On the Encoding Method page I have replaced what was there with the first example of encoding and decoding.
This is Aldebaran, the label by the large star in the upper left pie slice of f68r3. Both encoding and decoding use the same letter table, with encoding taking place horizontally, and decoding vertically.
At the moment I have six other labels from f68r3 that encode and decode the same way.
There are still problems, such as there is no way of distinguishing which of the three letter value sets is used for a particular label other than trial and error. Also the problem of converting from Voynich letters to English letters. But I’m working on them.
Thoughts and comments requested.
I wrote this using my “workaround” method, which lays out the text and lets the researcher change letter values at will to look for sensible text. It does not require the usage of the encoding/decoding method.
The letter values are “Set 4”, used in the paragraph text. Sets 1 – 3 are used in the labels.
Here is the text in the workaround format:
I would be very interested in hearing what others think. Thank you.
I have added letter frequencies as a new second row, plus an explanation for each row.
This table conforms to the rules discovered by others. I think the new data is telling; note the pattern created with the letter arrangement. It is a clue to the letter values and the arrangement of the plaintext letters.
Here is a very simplified version of my VMs encoding method that gives all of the essentials of how it works. A PDF version has been added to the MediaFire folder.
The plaintext word in this example is “and”.
1. The word’s letters are moved vertically to a position directed by the letter table.
2. The letters are moved to the right and reassembled vertically in the new order.
3. The word is returned to the horizontal.
4. The plaintext letters are replaced with Voynich letters.
The method is simple, elegant, and will decode as well as encode.
For some reason the text editor will not keep the formatting visible in the edit field, so I have replaced it with a jpg. Refer to the PDF for the entire entry.
Scroll down to the 14 April 2013 post to see the method using the actual letter table and a label.
Thanks to Rich SantaColoma’s recent release of a pre-chemical photo of folio f1r, I’ve been able to add a bit more to the letter column file. This seems to be about it as far as what is visible.
The letters for A and S match my Set 1 values for the labels.
New to the MediaFire folder (link to the right, under VMS Research Links) are four Voynich fonts: Frogguy, Currier, EVA, and Voy-101. It seems difficult to find them online, so I’m making them available here.
Personally I use the Voy-101 font and transcription for research, but for presentation use EVA because it looks better.
Here is the label encoding method in a more graphic form, using Aldebaran as the example.

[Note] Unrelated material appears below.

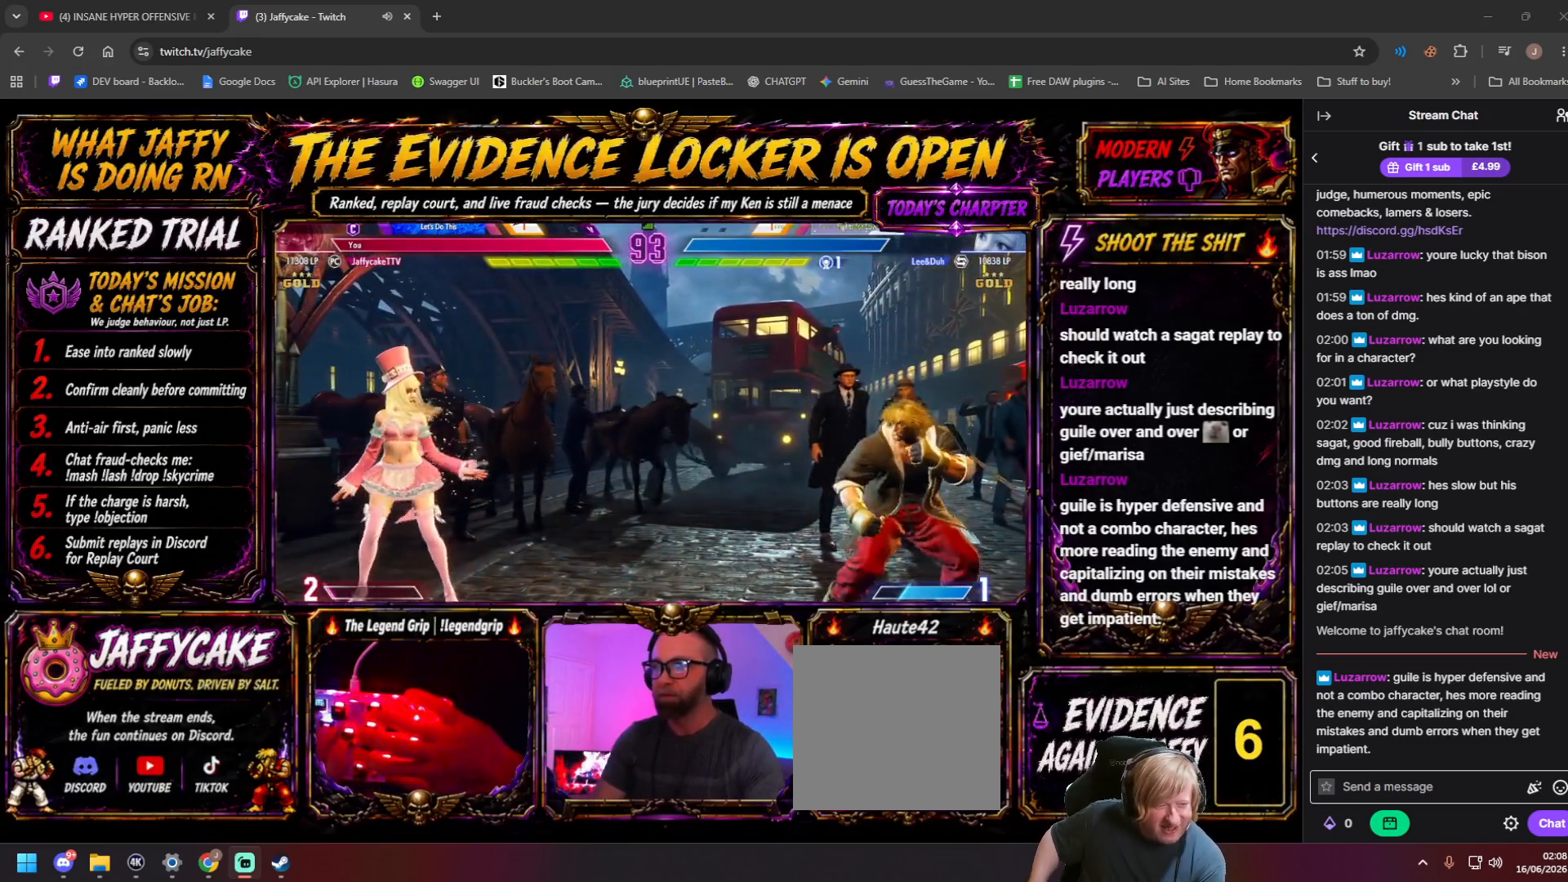
{"buttons": ["DPAD_LEFT"], "events": [[17, "HP", "up"], [34, "DPAD_LEFT", "up"], [484, "DPAD_LEFT", "down"]]}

The encoding starts with A in the red section, then moves left to right, finding L and D, then to the bottom row to find E, and continues left to right.
The grayed-out R and A were encoded, then later removed. If that was not the case, the N would be in the green section.
The other day I discovered a mistake that prevented the smooth encoding of labels from the Astro section– I had transposed two letters in the Latin letter frequency arrangement. Once that was fixed in the encoding rectangles, many of the problems disappeared.
There are three sets of letter values as reported by other researchers, and three encoding rectangles. Not all of the values have been determined.
I have uploaded the modified method file to the MediaFire folder (link to the side).
Of the 22 encoded labels presented, only five have a misplaced letter error, for a success rate of ~80%.
Due to family problems, my research has had to take a back seat for some time now, and I’m hoping to get back on track soon.
But I have discovered this: the 3rd word in Line 3, EVA <Shey> always comes out as “the”, no matter what other words I use as a crib. The “Sh” and the “y” swap the values “T” and “E”, but the “e” is almost always “H”.
By Philip Neal’s letter substitution rules (see below), “Sh” and “e” have two values, and “y” has one. Currently the other value of “Sh” is “C”, but I have not found the 2nd one for “e”.
My current crib words are “COMET” and “MOON”. I’ve found words that fit: a five letter word with five different letters, and a four letter word with three, one of them doubled. The letters in common allow the translations, and it’s a matter of determining (read: guessing) which other values go with which other letter. Then spread those values to the rest of the paragraph.
I’ve just started this version, but another word found is the 2nd word of Line 2, EVA <otChl>, which comes out as “OMEN”.
As I’ve mentioned, the letter value sets don’t work on the text paragraphs.
Since I have an interpretation for f68r1, I’ve been using likely words to find a crib, and I’m assuming it’s written in English. To this point, here is what I’ve got:
Line 1: COMET word word word word word MOON word MOTION
Line 2: word word word word word word word word BIT
Line 3: ME ON THE word word word word word word
Line 4: word word
Yes, it strikes me as weird too. I’ve probably gone wrong somewhere, but I’m going to keep working with this. Who knows?